Delaware will be linking preparation programs to their graduates' evaluation ratings under new evaluation systems—which include both student learning and other important measures of teaching practice. And this information will be available to the public—to help prospective teachers pick the best training programs to enroll in, and to help principals and districts pick where they would like to recruit new teachers.

Delaware will also be sharing more detailed data with teacher prep programs on the evaluations of their graduates, enabling teacher educators to identify the strengths and weaknesses of their programs. Every state or district should be sharing this kind of detailed data with teacher preparation programs. This must become the norm—it helps everyone get better.

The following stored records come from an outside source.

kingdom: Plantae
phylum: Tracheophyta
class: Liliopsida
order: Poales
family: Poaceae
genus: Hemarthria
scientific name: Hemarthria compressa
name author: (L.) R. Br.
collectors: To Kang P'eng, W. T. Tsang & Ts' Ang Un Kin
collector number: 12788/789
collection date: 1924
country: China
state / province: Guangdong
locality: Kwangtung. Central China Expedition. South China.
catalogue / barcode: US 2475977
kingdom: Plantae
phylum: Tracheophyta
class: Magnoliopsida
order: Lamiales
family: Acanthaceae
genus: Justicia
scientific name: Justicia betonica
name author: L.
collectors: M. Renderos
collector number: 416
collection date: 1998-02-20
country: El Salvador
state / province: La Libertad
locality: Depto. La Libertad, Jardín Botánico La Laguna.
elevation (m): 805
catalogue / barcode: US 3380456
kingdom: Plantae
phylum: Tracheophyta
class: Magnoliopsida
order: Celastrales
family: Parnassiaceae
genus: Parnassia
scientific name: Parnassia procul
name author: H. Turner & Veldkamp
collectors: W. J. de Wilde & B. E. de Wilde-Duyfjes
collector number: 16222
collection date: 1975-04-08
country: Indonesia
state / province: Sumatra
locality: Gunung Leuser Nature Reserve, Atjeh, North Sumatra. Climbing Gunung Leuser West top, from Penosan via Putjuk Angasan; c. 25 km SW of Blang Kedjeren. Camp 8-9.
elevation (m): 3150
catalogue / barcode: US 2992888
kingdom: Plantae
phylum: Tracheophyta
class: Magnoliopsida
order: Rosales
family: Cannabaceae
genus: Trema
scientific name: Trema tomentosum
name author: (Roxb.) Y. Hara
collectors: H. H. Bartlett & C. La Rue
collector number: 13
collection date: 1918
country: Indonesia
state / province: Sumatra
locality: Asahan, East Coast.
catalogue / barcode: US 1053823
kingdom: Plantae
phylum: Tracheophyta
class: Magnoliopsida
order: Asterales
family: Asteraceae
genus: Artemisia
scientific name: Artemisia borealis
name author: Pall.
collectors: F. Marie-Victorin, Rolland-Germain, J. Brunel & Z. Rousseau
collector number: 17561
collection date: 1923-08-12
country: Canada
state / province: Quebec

In 2012, Minnesota will become the first state to assess new teachers' real-life performance. Independent evaluators will grade videos of aspiring teachers' abilities to prepare a lesson, execute meaningful curriculum, and tailor instruction to a diverse group of students. Four other states—Massachusetts, Ohio, Tennessee, and Washington—plan to implement the new teacher performance assessment within the next five years.

These states are showing that teacher preparation programs can and should be evaluated for their impact on student learning. But just as is the case with teacher evaluation, these states are also showing the importance of using multiple indicators to assess the effectiveness of teacher preparation programs. It is critical that we look at multiple indicators, and not just one. This work is far too complex and important for that.

Some states are surveying beginning teachers, their principals, and district administrators about the quality of preparation of new teachers. Others, like Georgia, will be tracking if graduates land teaching positions and retain them.

To close, I would urge you to maintain your courage, your commitment, and your collaboration as you move forward to implement these recommendations.

I applaud the linking of student outcomes to the accreditation of teacher preparation programs. And as our state and district data systems become more robust, I look forward to the day when states and NCATE set a high bar for the impact of teacher preparation programs—not just a requirement to show any positive impact on student learning.

It's also absolutely true that the job of strengthening university-based preparation programs does not fall to colleges of education or to NCATE alone. Recruiting, preparing, and retaining the next generation of great teachers is a collective responsibility. But the need for collective action cannot become an excuse for inaction.

The report of this blue ribbon panel is a red letter day for accreditation of teacher education. You are helping lead the country where we need to go—and I thank you for being warriors in this fight to strengthen our nation and build a better future for our children.